Given records:

--*--

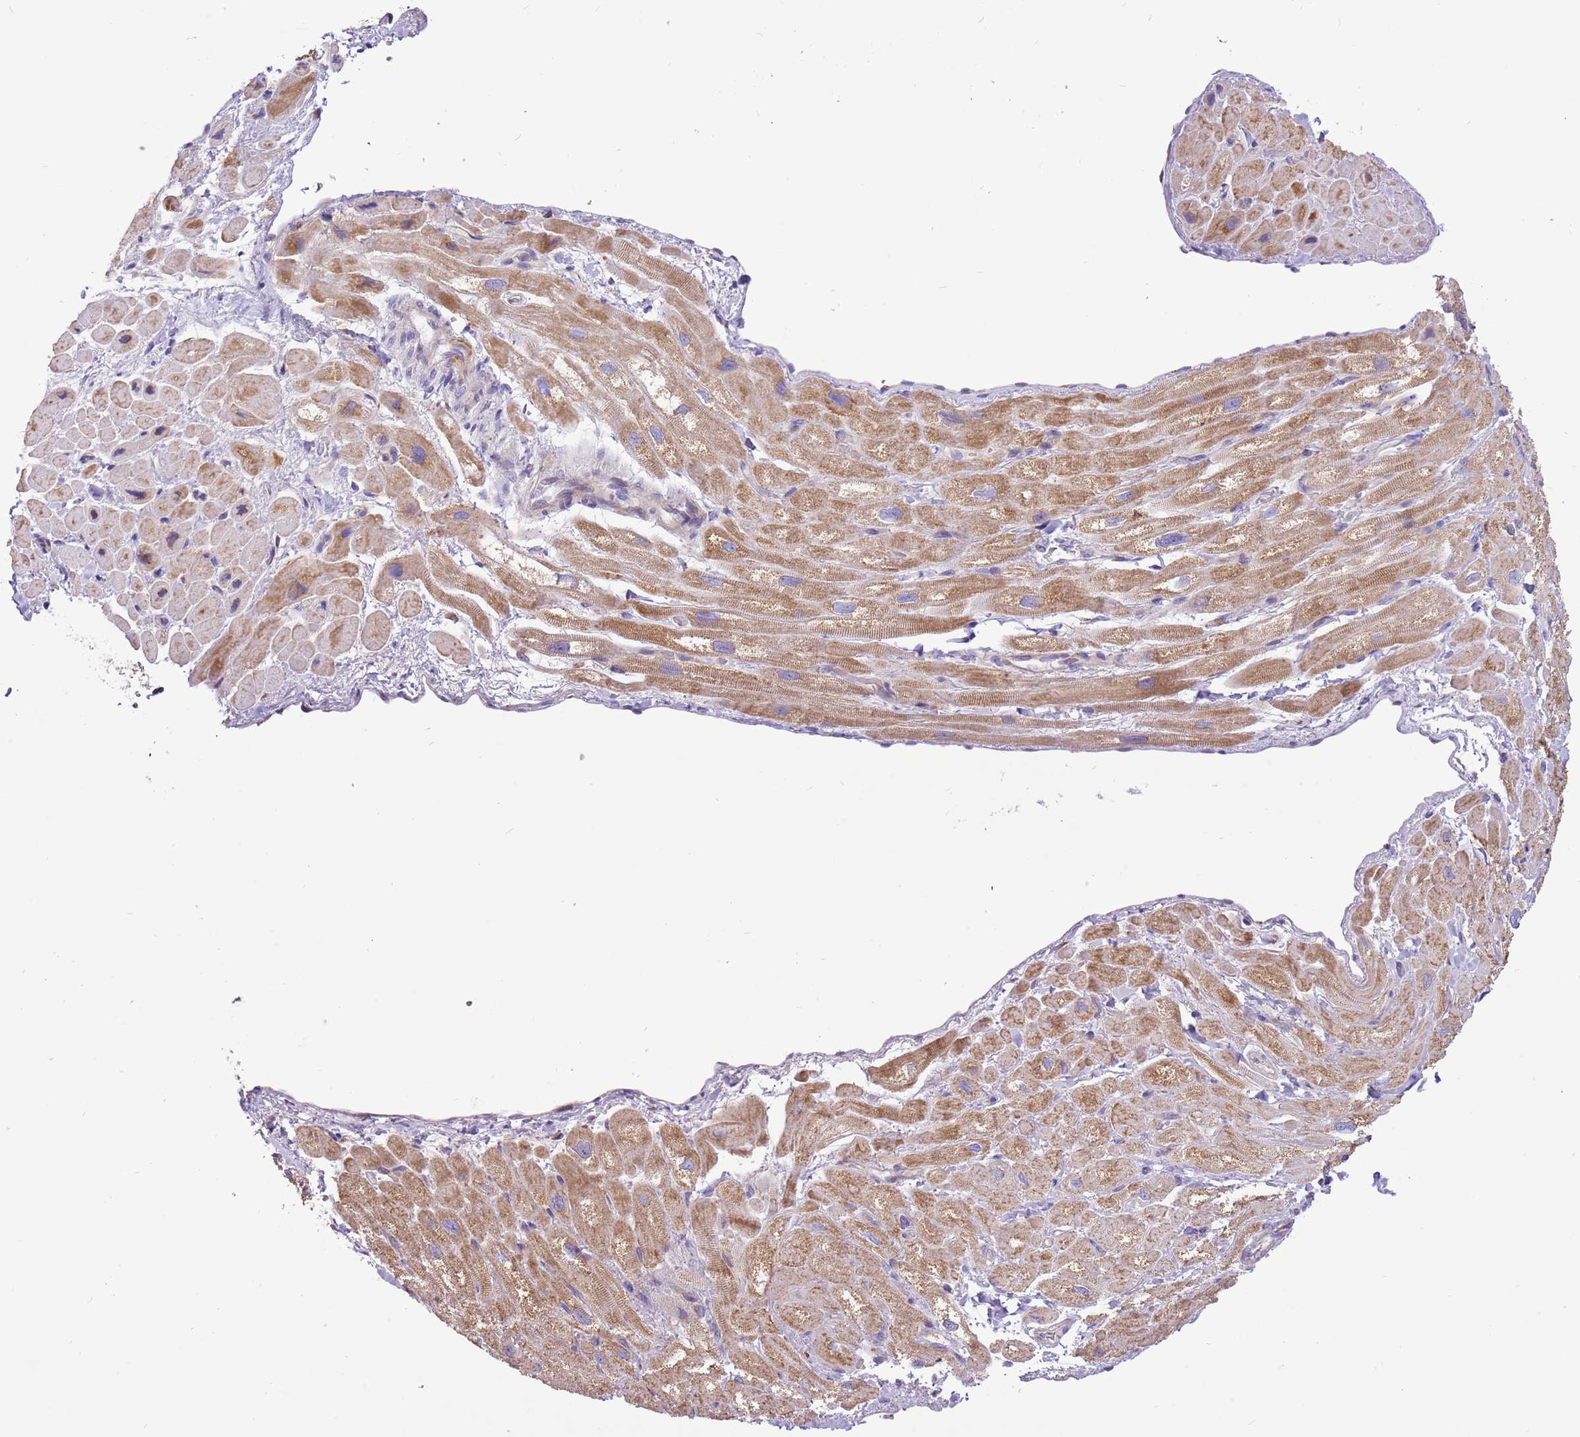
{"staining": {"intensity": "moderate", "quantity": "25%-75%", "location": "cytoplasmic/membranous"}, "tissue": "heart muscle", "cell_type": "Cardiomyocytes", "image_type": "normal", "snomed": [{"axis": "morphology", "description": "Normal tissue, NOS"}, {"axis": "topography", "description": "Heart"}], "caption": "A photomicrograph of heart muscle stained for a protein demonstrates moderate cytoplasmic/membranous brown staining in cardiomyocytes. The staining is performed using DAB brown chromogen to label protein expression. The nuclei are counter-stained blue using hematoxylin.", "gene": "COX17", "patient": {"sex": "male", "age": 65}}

--*--

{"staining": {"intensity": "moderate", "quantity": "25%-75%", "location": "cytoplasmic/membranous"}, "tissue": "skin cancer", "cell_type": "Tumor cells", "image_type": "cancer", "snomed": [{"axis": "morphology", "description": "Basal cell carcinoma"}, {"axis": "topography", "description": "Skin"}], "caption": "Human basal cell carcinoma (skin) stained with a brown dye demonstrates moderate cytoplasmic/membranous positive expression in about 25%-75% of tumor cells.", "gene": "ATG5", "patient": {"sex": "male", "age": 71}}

--*--

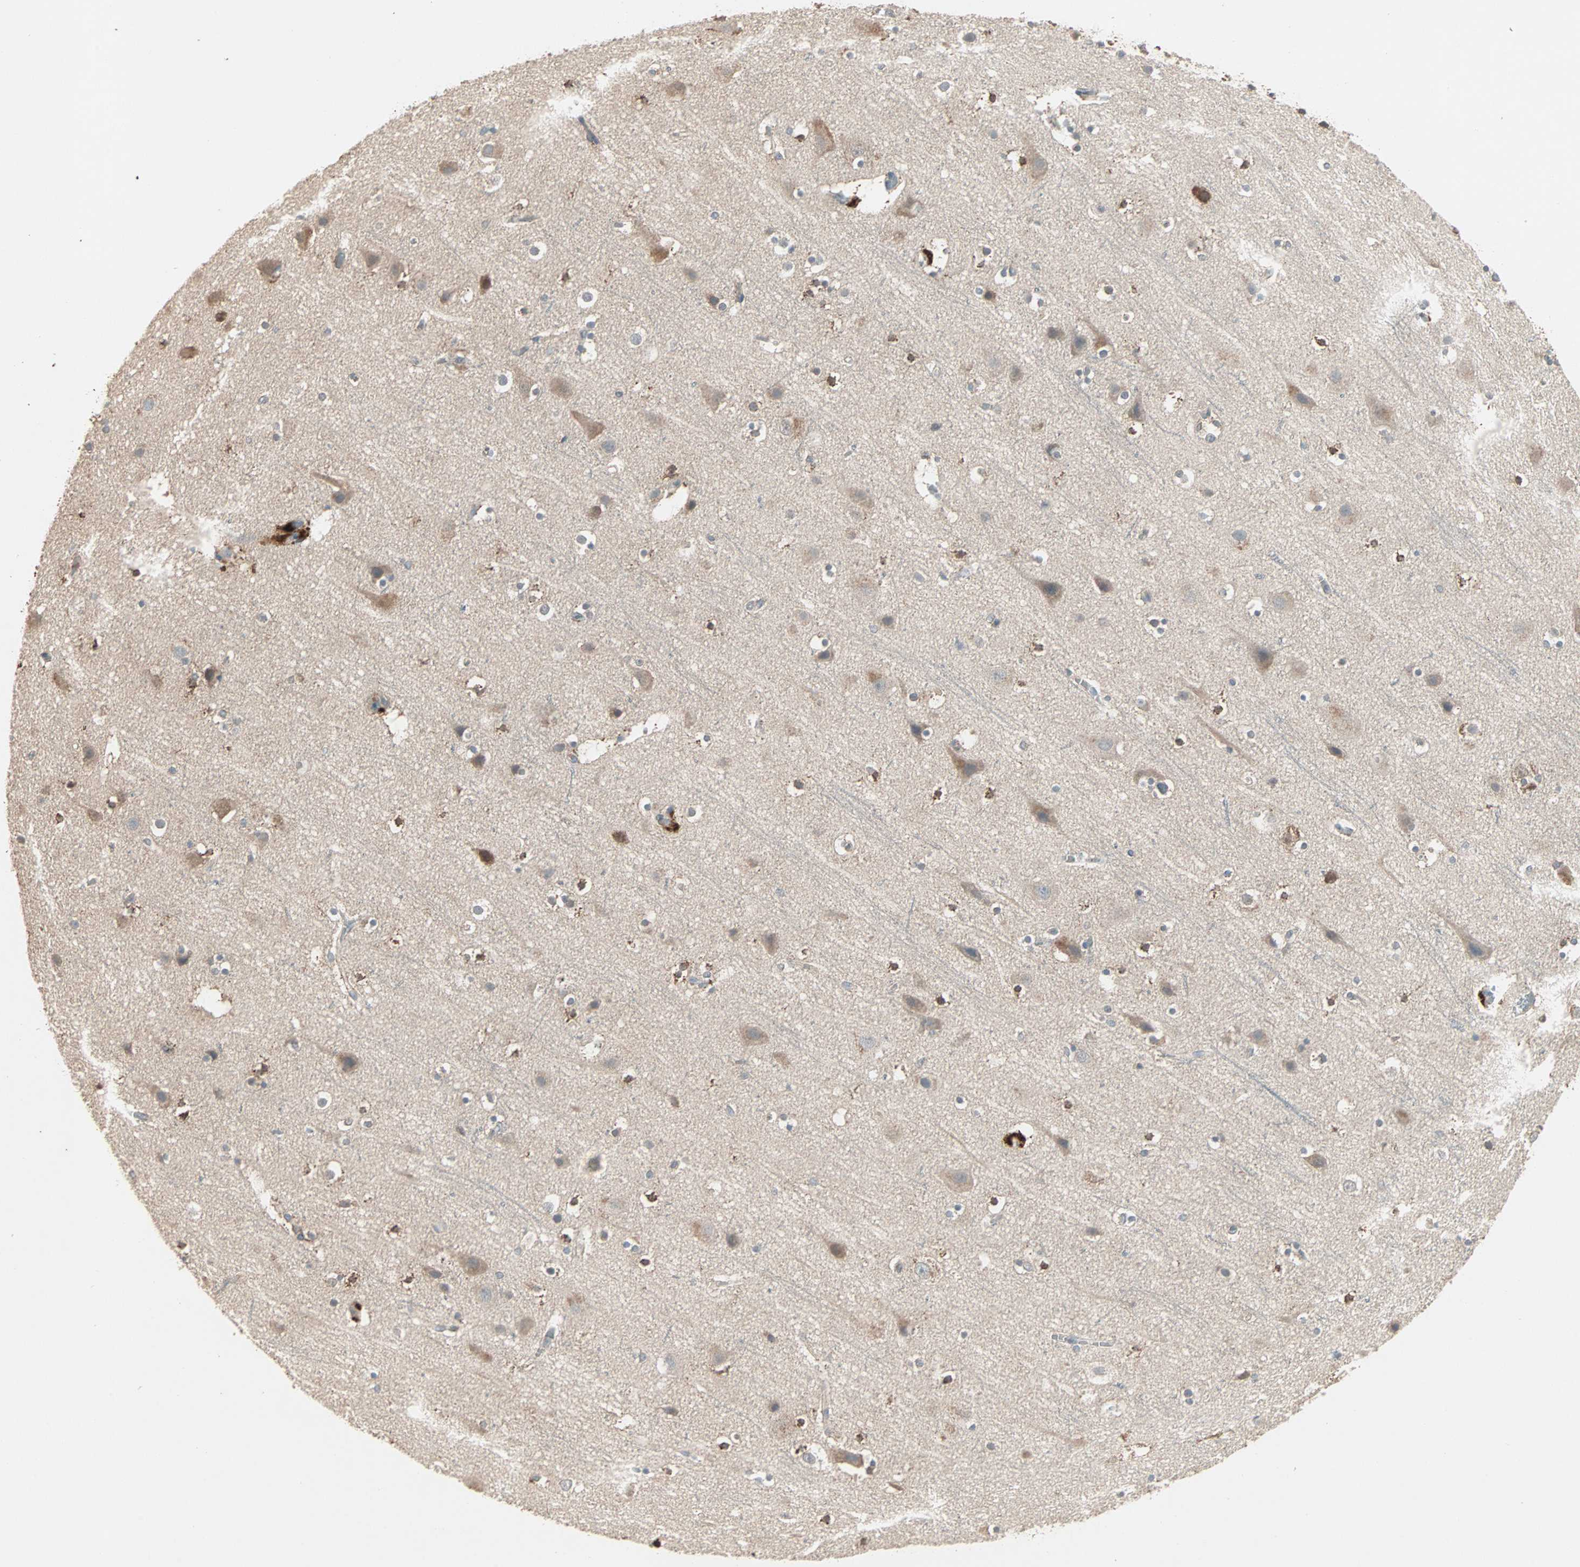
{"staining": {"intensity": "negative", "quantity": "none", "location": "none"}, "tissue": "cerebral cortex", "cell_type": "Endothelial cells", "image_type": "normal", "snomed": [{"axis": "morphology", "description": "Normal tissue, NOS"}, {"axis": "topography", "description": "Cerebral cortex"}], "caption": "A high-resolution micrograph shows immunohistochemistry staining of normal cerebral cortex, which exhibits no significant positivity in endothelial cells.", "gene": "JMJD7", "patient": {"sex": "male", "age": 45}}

--*--

Your assignment:
Within the material above, find every line containing the word "demonstrates" and copy it.

Output:
{"staining": {"intensity": "moderate", "quantity": "25%-75%", "location": "cytoplasmic/membranous"}, "tissue": "heart muscle", "cell_type": "Cardiomyocytes", "image_type": "normal", "snomed": [{"axis": "morphology", "description": "Normal tissue, NOS"}, {"axis": "topography", "description": "Heart"}], "caption": "A photomicrograph of heart muscle stained for a protein demonstrates moderate cytoplasmic/membranous brown staining in cardiomyocytes. The staining is performed using DAB brown chromogen to label protein expression. The nuclei are counter-stained blue using hematoxylin.", "gene": "COX17", "patient": {"sex": "male", "age": 65}}
{"staining": {"intensity": "moderate", "quantity": "25%-75%", "location": "cytoplasmic/membranous"}, "tissue": "skin cancer", "cell_type": "Tumor cells", "image_type": "cancer", "snomed": [{"axis": "morphology", "description": "Basal cell carcinoma"}, {"axis": "topography", "description": "Skin"}], "caption": "Human basal cell carcinoma (skin) stained with a brown dye demonstrates moderate cytoplasmic/membranous positive expression in about 25%-75% of tumor cells.", "gene": "ATG5", "patient": {"sex": "male", "age": 71}}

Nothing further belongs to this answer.